Exercise brief:
Copy the lines word for word, starting at the one containing "Which object appears" and continuing through the last line, both ends included. Leave the pictures out of your copy.

The records:
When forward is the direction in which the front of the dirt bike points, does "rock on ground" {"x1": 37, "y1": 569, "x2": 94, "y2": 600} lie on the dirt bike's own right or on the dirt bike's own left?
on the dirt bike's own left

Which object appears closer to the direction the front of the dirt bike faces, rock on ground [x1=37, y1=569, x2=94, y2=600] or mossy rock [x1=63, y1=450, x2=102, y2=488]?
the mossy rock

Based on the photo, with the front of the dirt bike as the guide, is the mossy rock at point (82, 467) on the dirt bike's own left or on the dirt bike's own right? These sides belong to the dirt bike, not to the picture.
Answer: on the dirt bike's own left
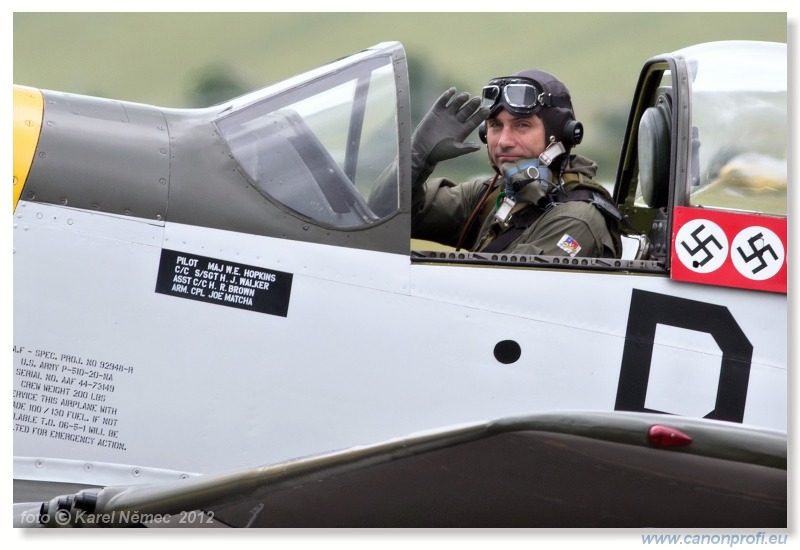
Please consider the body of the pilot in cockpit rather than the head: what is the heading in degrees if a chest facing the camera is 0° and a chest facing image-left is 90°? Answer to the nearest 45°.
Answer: approximately 45°
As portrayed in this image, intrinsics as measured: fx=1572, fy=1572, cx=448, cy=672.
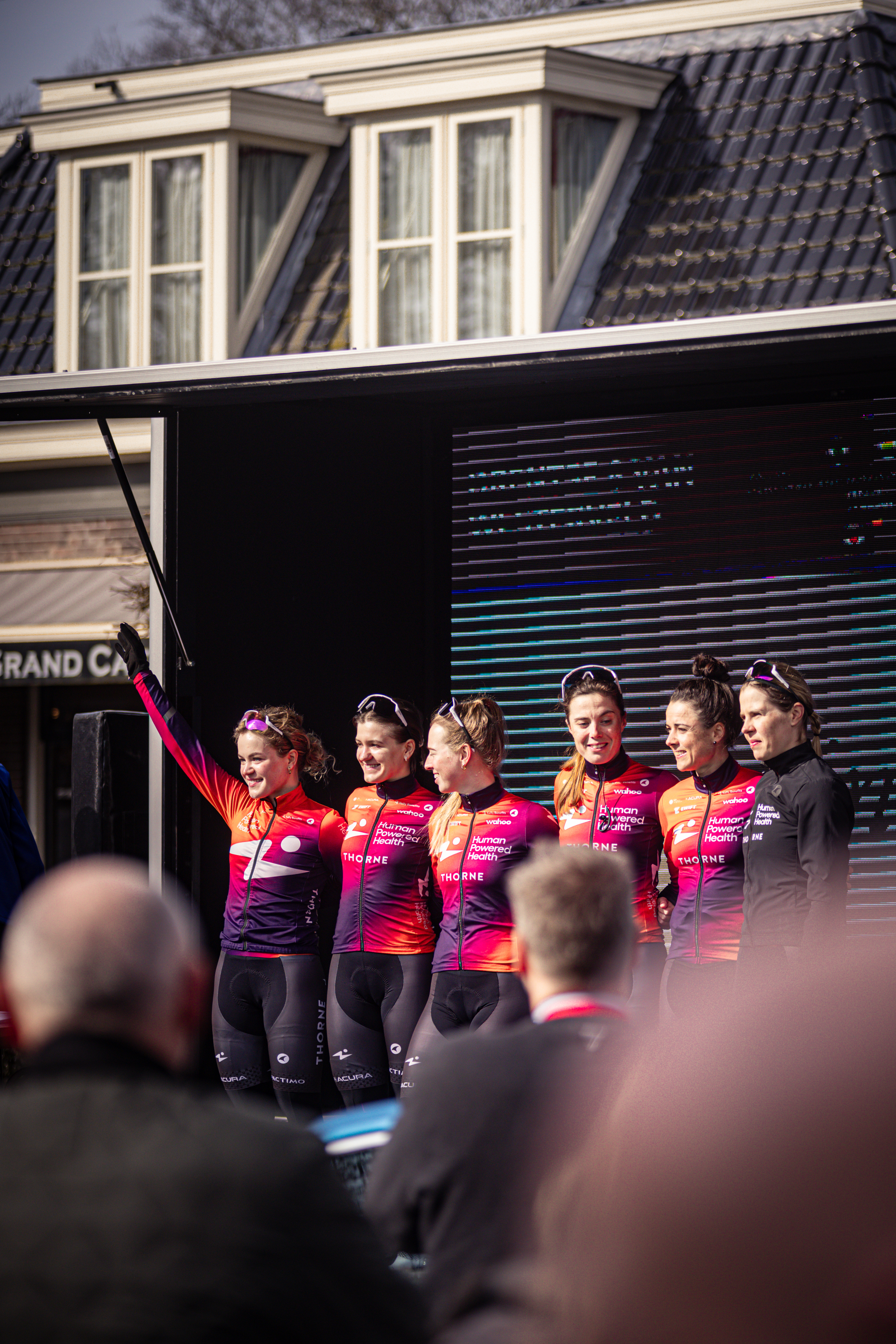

Task output:
Which object appears closer to the direction the front of the dirt bike faces, rock on ground [x1=37, y1=569, x2=94, y2=600] or mossy rock [x1=63, y1=450, x2=102, y2=488]?
the mossy rock

Based on the photo, with the front of the dirt bike as the guide, is the mossy rock at point (82, 467) on the dirt bike's own left or on the dirt bike's own right? These sides belong to the dirt bike, not to the picture.
Answer: on the dirt bike's own left
Please consider the body of the pilot in cockpit rather than the head: what is the heading in degrees if a chest facing the camera is 0° and a chest facing image-left is 90°? Answer to the nearest 45°.
Answer: approximately 45°
As portrayed in this image, intrinsics as measured: fx=1572, fy=1572, cx=448, cy=672.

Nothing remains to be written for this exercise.